### Exercise goal
Every line of the records must be repeated exactly; pictures stay out.
┌─ Source records
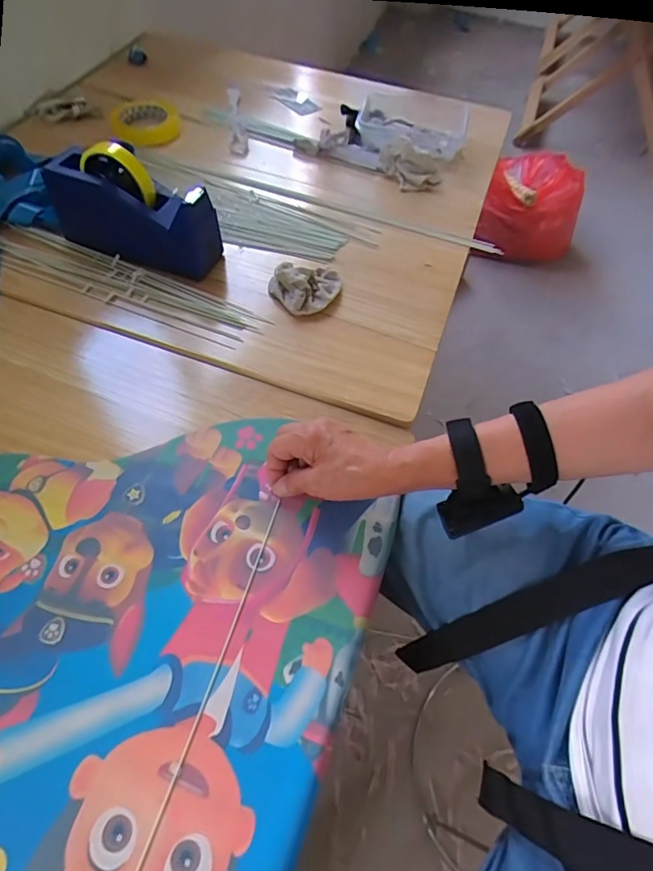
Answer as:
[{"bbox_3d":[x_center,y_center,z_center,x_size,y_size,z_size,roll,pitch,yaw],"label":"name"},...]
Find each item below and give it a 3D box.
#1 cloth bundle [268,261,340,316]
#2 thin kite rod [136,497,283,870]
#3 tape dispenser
[{"bbox_3d":[-0.028,-0.194,0.612,0.084,0.030,0.093,14,58,4],"label":"cloth bundle"},{"bbox_3d":[-0.106,0.235,0.358,0.006,0.004,0.417,16,58,6],"label":"thin kite rod"},{"bbox_3d":[-0.239,-0.280,0.589,0.200,0.119,0.067,14,58,4],"label":"tape dispenser"}]

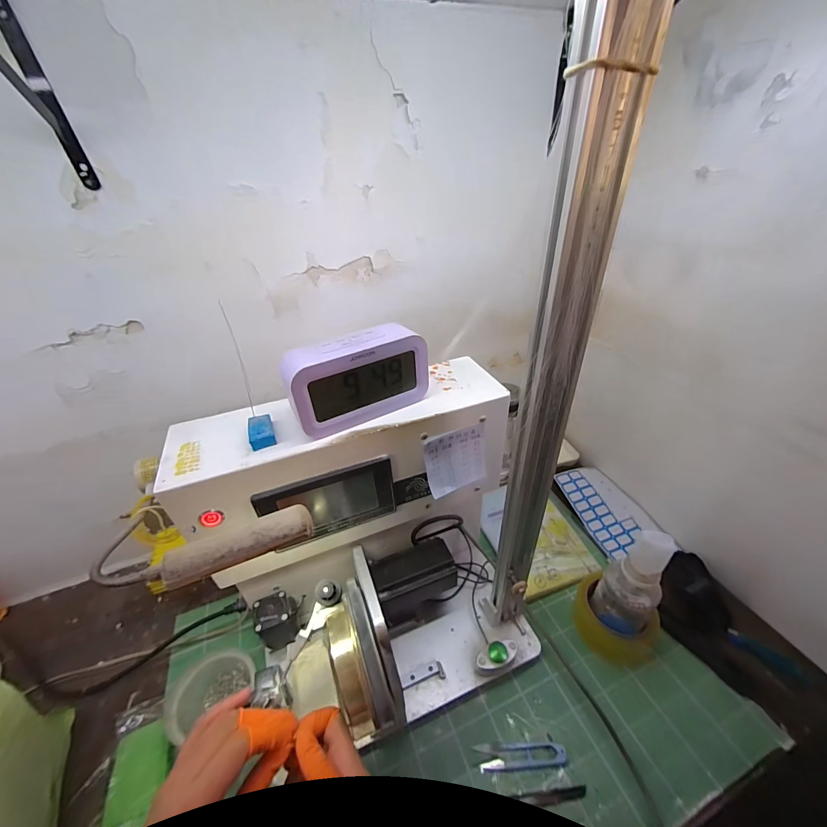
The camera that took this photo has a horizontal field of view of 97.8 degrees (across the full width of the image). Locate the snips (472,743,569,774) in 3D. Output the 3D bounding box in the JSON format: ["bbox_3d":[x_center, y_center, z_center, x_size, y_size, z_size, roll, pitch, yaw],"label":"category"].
[{"bbox_3d":[0.121,0.387,0.409,0.099,0.012,0.023,-3,34,0],"label":"snips"}]

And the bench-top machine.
[{"bbox_3d":[-0.038,0.170,0.413,0.337,0.331,0.230,-16,37,-19],"label":"bench-top machine"}]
└─
### Answer area
Answer as:
[{"bbox_3d":[x_center,y_center,z_center,x_size,y_size,z_size,roll,pitch,yaw],"label":"name"},...]
Find each item below and give it a 3D box.
#1 cloth bundle [268,261,340,316]
#2 thin kite rod [136,497,283,870]
#3 tape dispenser
[{"bbox_3d":[-0.028,-0.194,0.612,0.084,0.030,0.093,14,58,4],"label":"cloth bundle"},{"bbox_3d":[-0.106,0.235,0.358,0.006,0.004,0.417,16,58,6],"label":"thin kite rod"},{"bbox_3d":[-0.239,-0.280,0.589,0.200,0.119,0.067,14,58,4],"label":"tape dispenser"}]

The camera that took this photo has a horizontal field of view of 97.8 degrees (across the full width of the image). Locate the snips (472,743,569,774) in 3D. Output the 3D bounding box in the JSON format: ["bbox_3d":[x_center, y_center, z_center, x_size, y_size, z_size, roll, pitch, yaw],"label":"category"].
[{"bbox_3d":[0.121,0.387,0.409,0.099,0.012,0.023,-3,34,0],"label":"snips"}]

And the bench-top machine.
[{"bbox_3d":[-0.038,0.170,0.413,0.337,0.331,0.230,-16,37,-19],"label":"bench-top machine"}]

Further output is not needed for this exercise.